(Extracted text)
So far I've got an orthogonal base with:
$\psi_0 = 1$,
$\psi_1 = x$
$\psi_2 = x^{2}-\frac{2}{6}$
Am I supposed to calculate $p$ as: $\alpha_0\psi_0+\alpha_1\psi_1+\alpha_2\psi_2$ with:
$\alpha_i = \frac{\langle{x^3,\psi_i}\rangle}{\langle{\psi_i,\psi_i}\rangle}$
If so I got that $p = \frac{6}{10} \cdot x$.
If I am doing this completly wrong, can I have hints/a method on how I am supposed to do this?
Thanks!
Your method is correct; the norm $||x^3-p(x)||_2$ is minimized by the orthogonal projection of the function $x^3$ onto the subspace $\cal{P}_2$ of quadratic polynomials:
$$p(x)=\sum_{i=0}^2\frac{\langle{x^3,\psi_i(x)}\rangle}{\langle{\psi_i(x),\psi_i(x)}\rangle}\psi_i(x)\in\cal{P}_2,$$
where $\{\psi_0(x),\psi_1(x),\psi_2(x)\}$ is an orthogonal basis for $\cal{P}_2$.
(End Extracted text)
(Excerpted data)
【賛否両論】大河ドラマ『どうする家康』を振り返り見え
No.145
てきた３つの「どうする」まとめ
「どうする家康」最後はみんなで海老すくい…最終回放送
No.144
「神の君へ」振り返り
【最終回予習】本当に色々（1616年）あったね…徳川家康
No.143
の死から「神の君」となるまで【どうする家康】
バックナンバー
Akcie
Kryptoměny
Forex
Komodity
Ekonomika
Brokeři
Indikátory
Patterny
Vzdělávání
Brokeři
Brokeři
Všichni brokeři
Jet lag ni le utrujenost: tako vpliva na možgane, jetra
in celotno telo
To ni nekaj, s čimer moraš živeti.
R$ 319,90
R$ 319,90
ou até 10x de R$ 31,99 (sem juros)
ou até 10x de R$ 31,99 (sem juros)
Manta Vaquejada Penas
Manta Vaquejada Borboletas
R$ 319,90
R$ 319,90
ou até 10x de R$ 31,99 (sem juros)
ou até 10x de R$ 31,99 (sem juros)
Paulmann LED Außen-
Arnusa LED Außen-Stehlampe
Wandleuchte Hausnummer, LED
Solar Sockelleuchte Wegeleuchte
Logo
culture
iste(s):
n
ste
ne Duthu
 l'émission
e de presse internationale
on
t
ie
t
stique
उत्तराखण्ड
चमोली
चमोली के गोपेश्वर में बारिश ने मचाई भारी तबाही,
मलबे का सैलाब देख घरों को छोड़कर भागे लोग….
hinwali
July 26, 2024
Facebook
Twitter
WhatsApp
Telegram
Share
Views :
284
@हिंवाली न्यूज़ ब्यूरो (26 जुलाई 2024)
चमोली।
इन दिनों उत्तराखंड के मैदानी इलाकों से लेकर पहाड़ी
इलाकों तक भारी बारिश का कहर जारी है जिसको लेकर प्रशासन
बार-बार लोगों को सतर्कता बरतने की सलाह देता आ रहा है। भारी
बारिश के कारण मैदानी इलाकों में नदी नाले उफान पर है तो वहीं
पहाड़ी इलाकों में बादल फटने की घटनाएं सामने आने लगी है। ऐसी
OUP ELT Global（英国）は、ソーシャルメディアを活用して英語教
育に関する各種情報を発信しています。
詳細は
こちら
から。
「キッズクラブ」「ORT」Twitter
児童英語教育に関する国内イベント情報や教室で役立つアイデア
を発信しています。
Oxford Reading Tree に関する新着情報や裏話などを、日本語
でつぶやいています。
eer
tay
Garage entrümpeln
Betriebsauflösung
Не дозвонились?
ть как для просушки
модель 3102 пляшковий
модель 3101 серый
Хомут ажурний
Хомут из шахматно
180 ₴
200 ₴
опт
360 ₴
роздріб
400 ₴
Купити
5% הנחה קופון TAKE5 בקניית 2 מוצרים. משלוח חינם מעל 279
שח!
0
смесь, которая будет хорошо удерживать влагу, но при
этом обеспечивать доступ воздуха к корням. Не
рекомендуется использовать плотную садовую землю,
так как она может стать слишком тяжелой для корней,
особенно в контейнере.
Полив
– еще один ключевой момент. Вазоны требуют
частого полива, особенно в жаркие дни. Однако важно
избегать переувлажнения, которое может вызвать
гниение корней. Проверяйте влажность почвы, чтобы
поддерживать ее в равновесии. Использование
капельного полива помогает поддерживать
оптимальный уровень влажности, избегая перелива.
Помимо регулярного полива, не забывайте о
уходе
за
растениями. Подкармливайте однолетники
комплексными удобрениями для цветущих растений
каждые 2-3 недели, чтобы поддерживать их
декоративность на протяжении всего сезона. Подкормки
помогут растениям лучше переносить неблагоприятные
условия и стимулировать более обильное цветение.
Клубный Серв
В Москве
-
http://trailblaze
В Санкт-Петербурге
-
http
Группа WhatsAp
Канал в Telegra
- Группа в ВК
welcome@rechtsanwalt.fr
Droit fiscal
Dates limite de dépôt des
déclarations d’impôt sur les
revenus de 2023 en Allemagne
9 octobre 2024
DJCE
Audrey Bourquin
(End Excerpted data)
Tasks to carry out:
a) Using the forum thread above on approximating x^3 by a quadratic polynomial, decide whether each statement agrees with it, and give yes or no with the deciding words quoted from the thread: (i) the asker's orthogonal basis includes ψ1 = x; (ii) the reply calls the asker's method wrong; (iii) the asker got p equal to 6/10 times x.
b) Resume the forum thread on approximating x^3 by a quadratic polynomial, writing on from its final sentence.

Answers for each item:
a)
(i) Yes: "$\psi_1 = x$"
(ii) No: "Your method is correct"
(iii) Yes: "If so I got that $p = \frac{6}{10} \cdot x$."

b)
Fortunately, the computation is not difficult here. We see that $\langle{x^3,\psi_i(x)}\rangle=0$ if $i$ is even, since the integral of an odd function over a symmetric interval is always zero. Furthermore,
$$\langle{x^3,\psi_1(x)}\rangle=\frac{2}{5}\text{ and }\langle{\psi_1(x),\psi_1(x)}\rangle=\frac{2}{3},$$
so your answer is also correct.